Jorge asked my opinion about the people who apparently feel no need whatsoever to help society. What about the current glorification of people who only think about their own success, wealth, and satisfaction? How do they justify and condone their own self-centered lack of empathy? Why do they deny that society exists as a result of mutual aid?
I said that I can only guess that they are extremely unhappy people who try to fill their never-ending emptiness with an unquenchable thirst for ever more power, prestige, and material gain. They apparently believe in the superiority of independent gain. They suffer a lack of understanding about the interconnected nature of the world. I posited that their behavior is akin to that of a narcotics addict. Part of me feels pity for them.
Jorge said he believes that people behave the way we do because of our varying levels of altruism. That is altruism requires a person to engage in the act of helping without any conscious benefit to himself.
Jorge thinks that many people display a superficial type of altruism. There is something of personal benefit in such behavior. Perhaps there is the promise of public esteem and goodwill upon recognition of helpful actions. Another selfish reason might be that the helper has the desire to avoid feelings of guilt or shame and not mainly a need to help others.
I agreed with Jorge on this point. I further wondered if the level of altruism can be measured by whether or not the helper views the victim as belonging to his in-group, thus seeming more “deserving” of help. If the victim is a member of an out-group or scapegoated group, whether or not the helper acts with charitable actions or not can be an indicator of his level of altruism.
Jorge offered that the self-categorizing is probably very true where situations of ongoing needs are concerned, the categorizing before action probably is less true in emergency situations, when an automatic urge to help arises. A dramatic form of overcoming categorical help was when rare individuals risked their own safety to harbor jews, sexual minorities, political disidents, and religious minorities during the Nazi regime in Europe. People like Oscar Schindler who continually risked his own safety and life to protect his Jewish employees.
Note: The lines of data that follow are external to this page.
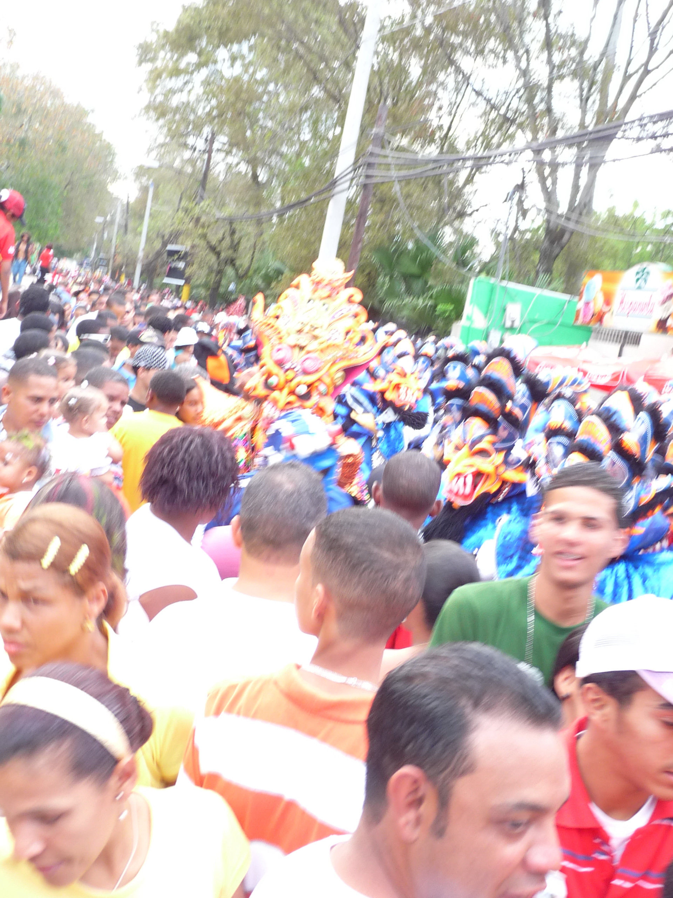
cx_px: 336
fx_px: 1011
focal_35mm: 39
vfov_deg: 47.9
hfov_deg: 36.8
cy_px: 449
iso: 125
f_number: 2.8
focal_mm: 4.8
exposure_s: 1/30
Jorge’s example made me think of a quote from Martin Luther King, Jr. “The first question which the priest and the Levite asked was: ‘If I stop to help this man, what will happen to me?” But… the good Samaritan reversed the question: ‘If I do not stop to help this man, what will happen to him?'”
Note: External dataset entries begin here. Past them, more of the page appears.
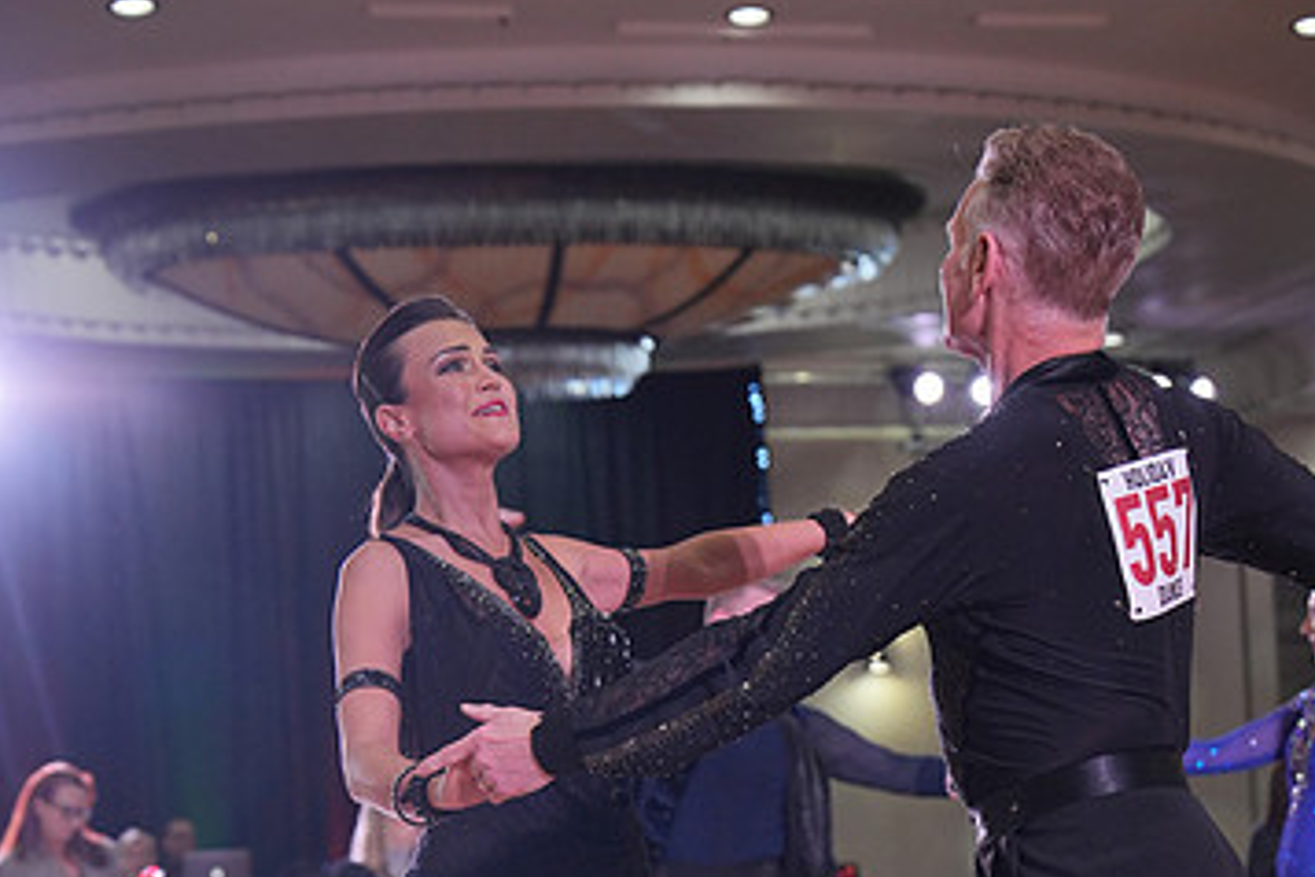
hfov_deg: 19.6
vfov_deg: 12.8
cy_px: 1050
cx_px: 680
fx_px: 3799
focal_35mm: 104
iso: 1600
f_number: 4
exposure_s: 1/500
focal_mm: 64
There might be a religious motivation for such altruism, or it may be simply as basic as the desire to feel good about oneself. I told Jorge that I believe the need for positive self-esteem, in the helper, trumps it all. I think that if I was placed in a situation of helping a member of an out-group or leaving him to fend for himself, my choice would be to help.
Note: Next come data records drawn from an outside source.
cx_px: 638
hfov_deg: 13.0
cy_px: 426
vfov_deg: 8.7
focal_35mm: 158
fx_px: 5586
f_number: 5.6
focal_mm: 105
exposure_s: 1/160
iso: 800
Jorge agreed with my intellectual opinion. We both wondered if we found ourselves in an actual situation like that in Nazi Germany or present day Uganda or Russia, would we actually follow through? We both hoped that we would do the right thing. But a hypothetical scenario is one thing, the real world pressures are another.
With that, we changed the topic of conversation.
The Blue Jay of Happiness likes this quote from the Lord Buddha: “Thousands of candles can be lighted from a single candle, and the life of the candle will not be shortened. Happiness never decreases by being shared.”